Division of Youth Services administrator Vivian Sablan said their role in this project with the U.S. Attorney’s Office is to make sure that they intervene early and take care of obstacles that they need to address with the youth and adults that are entering the system who are characterized as at risks.
“So early prevention is the key. What we do is we try to stabilize by providing services from the moment they get in the system.

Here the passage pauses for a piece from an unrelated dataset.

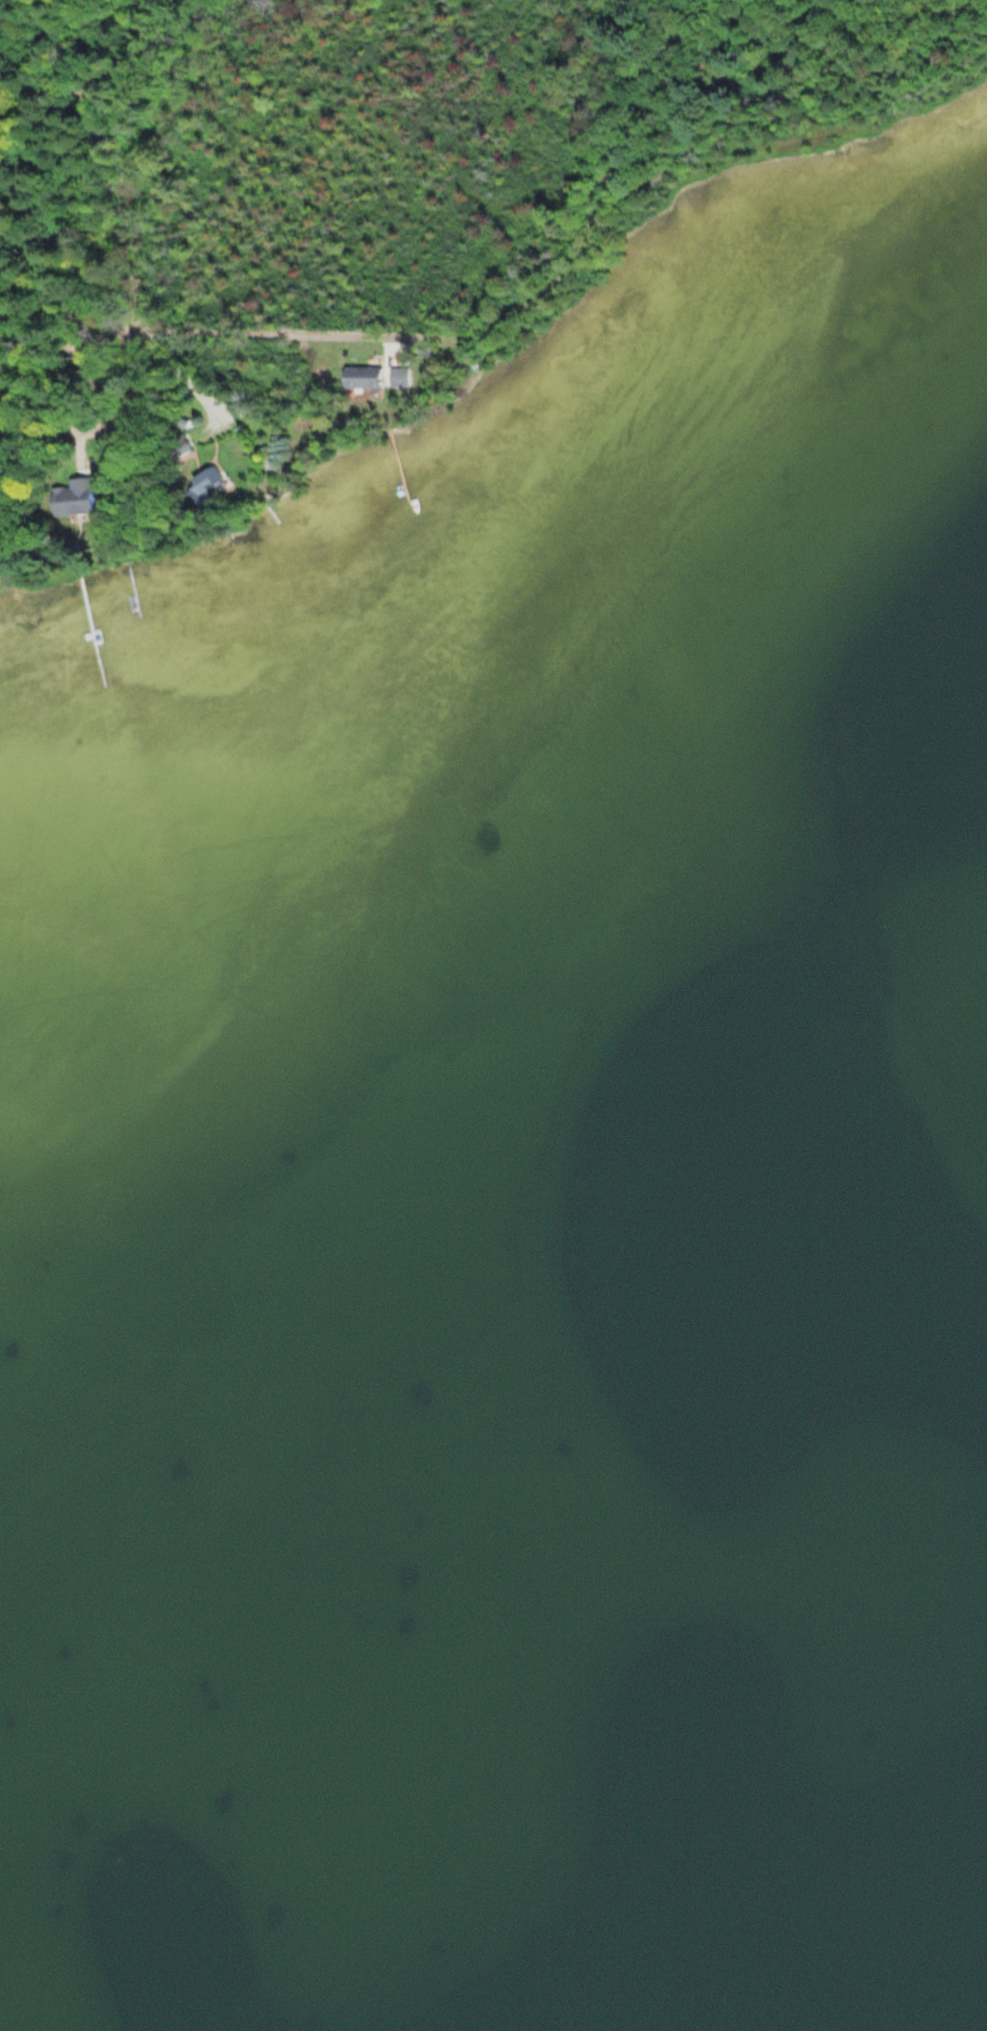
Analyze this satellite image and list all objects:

And that means we address their school needs so we have healthy transition between us and when the kids go back to the schools,” she said.
Sablan said they also address mental health services upon entry, and then from there they work with other support programs that are coming in from the community.
“We try to provide as many resources including getting them to be part of youth employment program with the Department of Labor,” she said. “We also work closely with the other programs within DYS to make sure that we provide the many components that will help not only the child but the entire family in stabilizing themselves whether it’s at a school setting or back at home.”
Juvenile Probation Supervisor Sylvio Ada said the main thing is the education portion, which is the primary component of the rehabilitation.
“As part of the probation condition, not just recidivism but we are trying to prevent them from graduating to adult crimes, adult facility,” Ada said.
Ada said there are two objectives—make sure that they don’t return back into the system as juvenile and to make sure that they don’t graduate into as adult offenders.
Labor Secretary Edith DeLeon Guerrero said at the end of the day, if people will look at the situation that they are facing, there is a serious drug issue in the Commonwealth.
“The foundation of the child begins at home,” DeLeon Guerrero said.
She said it is very essential that the network of professionals in the community, be it employment and training, the Labor Department, DYS, the Disabilities Council, the education sector, the Northern Marianas College, everybody within the state workforce system at the state level and federal level, everybody’s role is important to the client population that they are serving, whether the youth population or the adult population.
“We don’t want a neighborhood of children growing up in some villages on Saipan and they are surrounded by drug dealers. I heard this a lot. Yes it’s true,” Deleon Guerrero said.
The Labor secretary said it’s very sad that children are living in a community in a small island and they don’t feel safe to step outside their door because someone is doing drugs next door and they don’t want to talk because their life could be in jeopardy.
“We need to take back control of this community,” she said.